THERE AND BACK AGAIN

Au final, expérience très positive de ce petit musical dans le grand nord Européen. Aucun problème au niveau du voyage, de l’hébergement ou de la vie sur place à déplorer, un temps vraiment estival et des bons concerts à la pelle.
Petit regret personnel, ne pas avoir pu mettre en pratique les notions de norvégien développées dans les mois précédents le voyage (j’avais même acheté une méthode Assimil), car même s’il est assez facile de se faire comprendre, il est en revanche très ardu de comprendre la réponse de son interlocuteur (toujours cette histoire de dialecte). L’anglais offre une solution bien plus pratique au final, les norvégiens étant effectivement tous très bons dans la langue de Shakespeare.

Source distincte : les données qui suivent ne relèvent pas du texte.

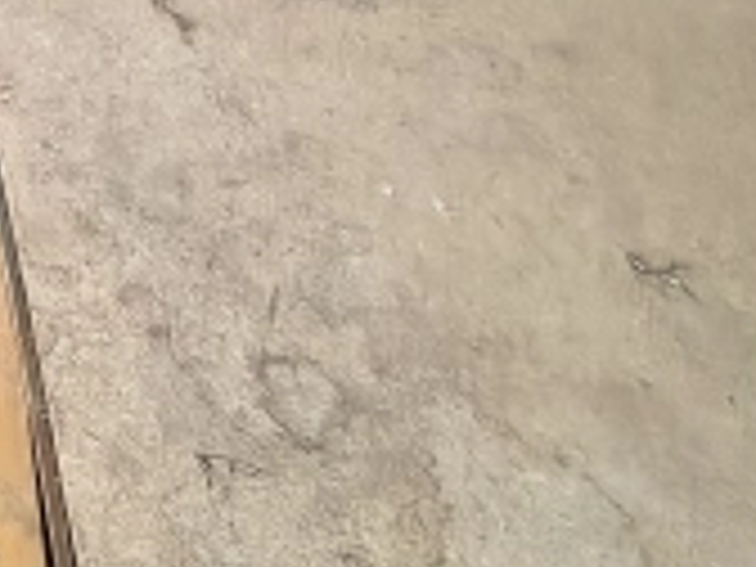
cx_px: -783
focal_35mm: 97
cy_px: -934
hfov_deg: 15.7
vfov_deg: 11.5
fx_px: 2118
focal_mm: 1.76
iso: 160
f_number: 2.2
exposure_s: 1/59.7
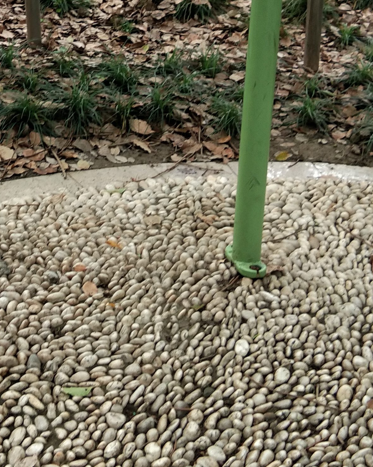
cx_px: 26
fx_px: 1173
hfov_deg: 17.8
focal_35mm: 85
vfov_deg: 22.0
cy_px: 58
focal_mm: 3.69
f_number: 2.2
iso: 100
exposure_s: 1/50
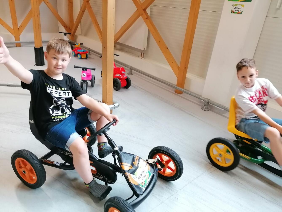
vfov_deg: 51.4
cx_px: 141
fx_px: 220
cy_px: 106
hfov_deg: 65.3
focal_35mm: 27
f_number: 1.8
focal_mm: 4.75
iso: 320
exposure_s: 1/100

Evidemment, une telle escapade dans la périphérie européenne a un coût assez important (130 euros le pass 2 jours, 500 euros de transports…) sans compter que la Norvège est un pays riche, et donc un pays cher (mais si on s’en tient au SPAR local pour la nourriture et qu’on ne multiplie pas les extra, la différence avec la France reste faible). Les artistes programmés sont indéniablement bons, mais sauf coup de cœur ou coup de tête irrépressible, venir jusqu’à Steinkjer pour les voir jouer n’est pas ce qu’on pourrait appeler un choix rationnel. Pour ma part, je n’ai pas eu à regretter mon voyage, mais mon cas est certainement un peu extrême.
En résumé, on n’a pas raté sa vie de festivalier si on n’a pas fait au moins une fois le Steinkjerfestival, mais passer à côté si on a la possibilité de le faire « en extra » serait vraiment très dommage.